Aurora Cannabis Posts Record EBITDA But Free Cash Flow Remains In The Red

Aurora Cannabis Inc. (TSX: ACB) reported strong results in its fiscal Q2 2025 earnings, posting a 29% year-over-year increase in total revenue, reaching $81.1 million compared to $63.1 million in Q2 2024. Notably, this represented a slight decrease from the $83.4 million reported in the previous quarter.

The revenue boost from last year came predominantly from the medical cannabis segment, which grew 41% to $61.3 million, up from $43.5 million in Q2 2024. International revenue increased 93% year-over-year to $35 million, outpacing domestic Canadian medical revenue and making up 57% of the company’s total medical cannabis revenue. The rapid growth is derived from international markets such as Germany, Australia, and Poland.

Aurora’s consumer cannabis segment, however, continued to struggle, posting revenue of $10.4 million, down 13% year-over-year from $12 million and a 10% sequential decrease from $11.5 million in Q1 2025. The company attributes this decline to its strategy of prioritizing higher-margin international medical cannabis over consumer cannabis. Still, this decline has affected profitability in the segment, with adjusted gross margin falling sharply to 14%, down from 27% in Q2 2024 and 24% in the previous quarter.

The firm’s plant propagation business, driven by its Bevo Farms unit, saw moderate growth, with revenue reaching $8.6 million—up 21% from $7.2 million in Q2 2024. However, this was a steep decline from $23.1 million in Q1 2025, underscoring the seasonality of this segment and raising questions about its long-term growth potential. The adjusted gross margin for plant propagation also decreased slightly to 19%, from 22% in Q2 2024.

SG&A expenses rose to $31.7 million, up from $27.7 million in Q2 2024 and $31.4 million in Q1 2025, consistent with increased freight and logistics expenses from international sales. Aurora’s acquisition of MedReleaf Australia and increased exports to Europe have also added incremental costs that could impact the company’s ability to reach its free cash flow targets.

The company achieved a record adjusted EBITDA of $10.1 million, a 210% year-over-year increase from $3.3 million in Q2 2024 and more than doubling the $4.9 million posted in the previous quarter. However, the company reported a negative free cash flow of $26.4 million, reflecting a decrease from a positive free cash flow of $6.5 million in the prior quarter, although it was a modest improvement from a negative $29.5 million in Q2 2024.

On the balance sheet, Aurora reported $152 million in cash, and a positive working capital position of $308.6 million, up 54% year-over-year from $200.8 million. This strong cash position reflects a balance sheet significantly improved from Aurora’s previous struggles with high debt, with its only remaining debt tied to non-recourse obligations at Bevo Farms. However, the company’s total assets fell slightly to $808.8 million, down from $838.7 million in the prior quarter and $818.4 million a year ago.

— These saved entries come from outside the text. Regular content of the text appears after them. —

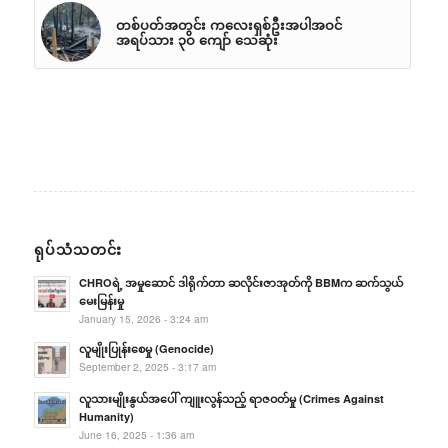
တစ်ပတ်အတွင်း ကလေးရှစ်ဦးအပါအဝင်
အရပ်သား ၃ဝ ကျော် သေဆုံး
ရုပ်သံသတင်း
CHROရဲ့ အမှုဆောင် ဒါရိုက်တာ ဆလိုင်းဇာအုတ်ကို BBMက ဆက်သွယ်
မေးမြန်းမှု
January 15, 2026 - 3:24 am
လူမျိုးပြုန်းစေမှု (Genocide)
September 2, 2025 - 3:17 am
လူသားမျိုးနွယ်အပေါ် ကျူးလွန်သည့် ရာဇဝတ်မှု (Crimes Against
Humanity)
June 16, 2025 - 1:36 am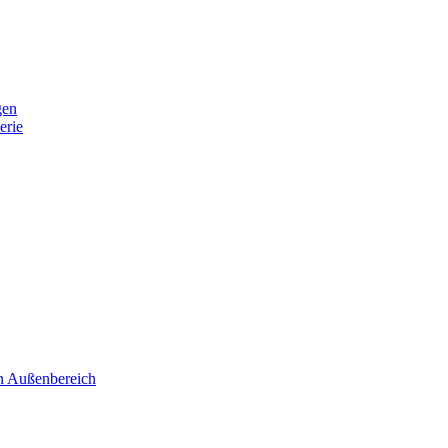
gen
erie
 Außenbereich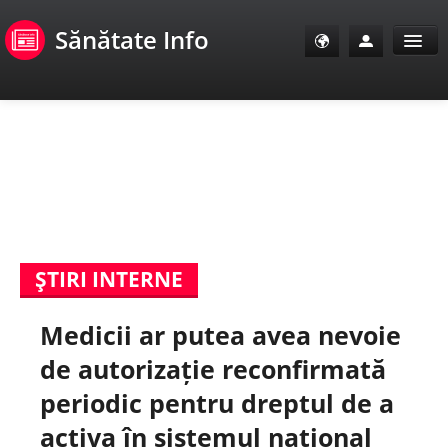
Sănătate Info
Sănătate Info
Sănătate TV
SanoClub
ŞTIRI INTERNE
E-Sănătate Pacienți
Medicii ar putea avea nevoie
E-Sănătate Medici
de autorizație reconfirmată
E-Sănătate Instituții
periodic pentru dreptul de a
activa în sistemul național
Tuberculoza Info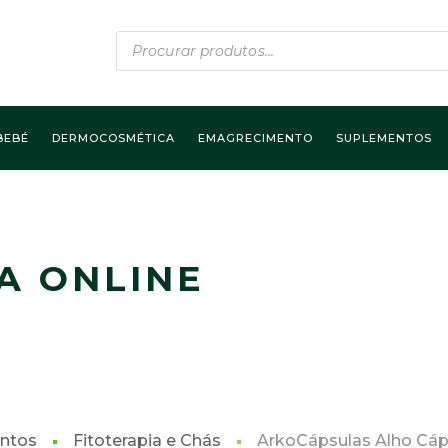
Products
search
BEBÉ
DERMOCOSMÉTICA
EMAGRECIMENTO
SUPLEMENTOS
A ONLINE
ntos
Fitoterapia e Chás
ArkoCápsulas Alho Cáp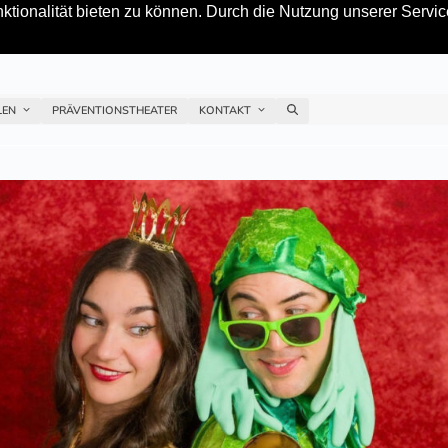
tionalität bieten zu können. Durch die Nutzung unserer Service
LEN
PRÄVENTIONSTHEATER
KONTAKT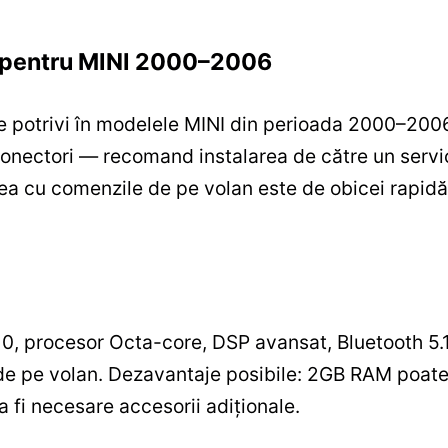
re pentru MINI 2000–2006
 potrivi în modelele MINI din perioada 2000–2006.
onectori — recomand instalarea de către un servic
a cu comenzile de pe volan este de obicei rapidă ș
 10, procesor Octa-core, DSP avansat, Bluetooth 5.
e pe volan. Dezavantaje posibile: 2GB RAM poate f
a fi necesare accesorii adiționale.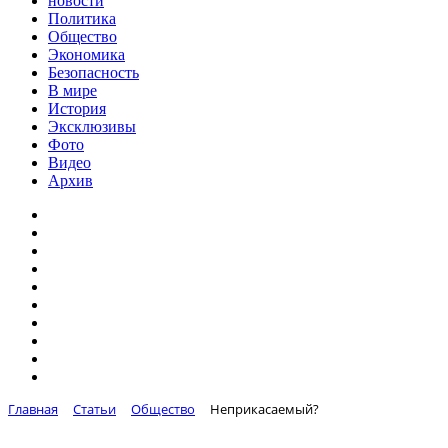
новости
Политика
Общество
Экономика
Безопасность
В мире
История
Эксклюзивы
Фото
Видео
Архив
Главная
Статьи
Общество
Неприкасаемый?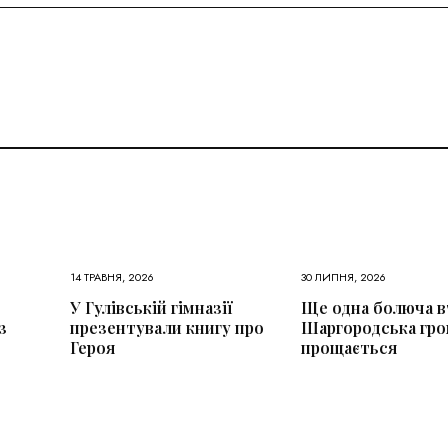
14 ТРАВНЯ, 2026
30 ЛИПНЯ, 2026
У Гулівській гімназії
Ще одна болюча в
з
презентували книгу про
Шаргородська гро
Героя
прощається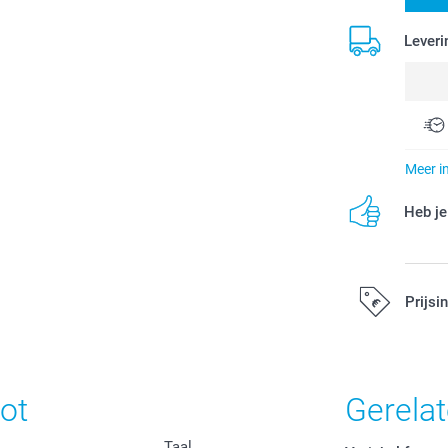
Leveri
Meer i
Heb je
Prijsi
Alle prijzen zi
ot
Gerela
Taal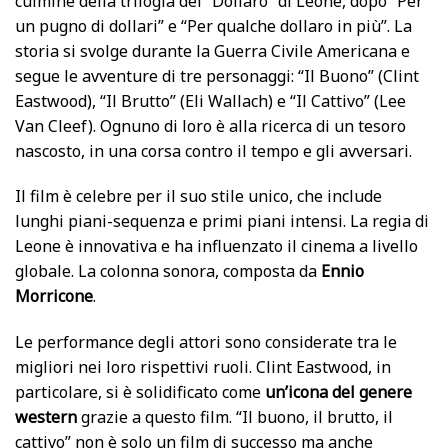
culmine della trilogia del “Dollaro” di Leone, dopo “Per
un pugno di dollari” e “Per qualche dollaro in più”. La
storia si svolge durante la Guerra Civile Americana e
segue le avventure di tre personaggi: “Il Buono” (Clint
Eastwood), “Il Brutto” (Eli Wallach) e “Il Cattivo” (Lee
Van Cleef). Ognuno di loro è alla ricerca di un tesoro
nascosto, in una corsa contro il tempo e gli avversari.
Il film è celebre per il suo stile unico, che include
lunghi piani-sequenza e primi piani intensi. La regia di
Leone è innovativa e ha influenzato il cinema a livello
globale. La colonna sonora, composta da
Ennio
Morricone
.
Le performance degli attori sono considerate tra le
migliori nei loro rispettivi ruoli. Clint Eastwood, in
particolare, si è solidificato come
un’icona del genere
western
grazie a questo film. “Il buono, il brutto, il
cattivo” non è solo un film di successo ma anche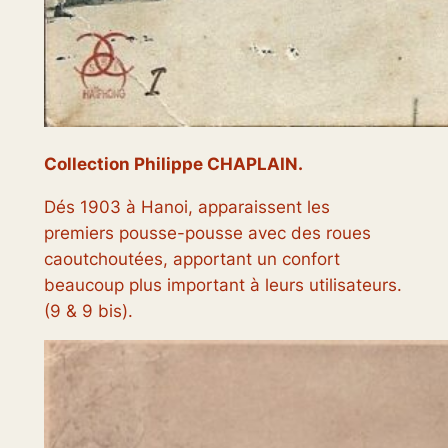
Collection Philippe CHAPLAIN.
Dés 1903 à Hanoi, apparaissent les
premiers pousse-pousse avec des roues
caoutchoutées, apportant un confort
beaucoup plus important à leurs utilisateurs.
(9 & 9 bis).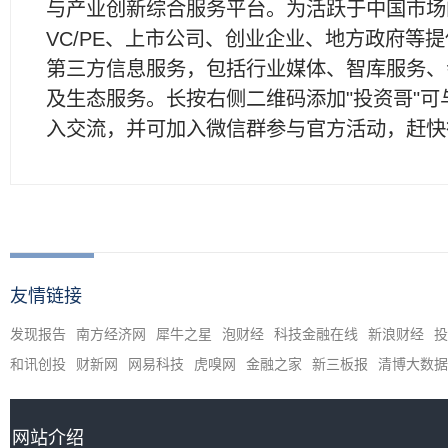
与产业创新综合服务平台。为活跃于中国市场
VC/PE、上市公司、创业企业、地方政府等
第三方信息服务，包括行业媒体、智库服务、
及生态服务。长按右侧二维码添加"投资哥"可
入交流，并可加入微信群参与官方活动，赶快
友情链接
发现报告
南方经济网
犀牛之星
泡财经
科技金融在线
新浪财经
投
和讯创投
财新网
网易科技
虎嗅网
金融之家
新三板报
清博大数据
网站介绍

Looking ahead, Aurora is aiming to continue strong adjusted EBITDA, along with positive free cash flow by the end of Q3 2025. Management has forecasted sustained growth in its global medical cannabis segment, particularly in Europe and Australia. However, plant propagation is expected to experience seasonal declines, and the company has not projected a turnaround in the consumer cannabis segment, which could remain a drag on profitability.

Aurora Cannabis last traded at $8.46 on the TSX.


Information for this briefing was found via Sedar and the companies mentioned. The author has no securities or affiliations related to this organization. Not a recommendation to buy or sell. Always do additional research and consult a professional before purchasing a security. The author holds no licenses.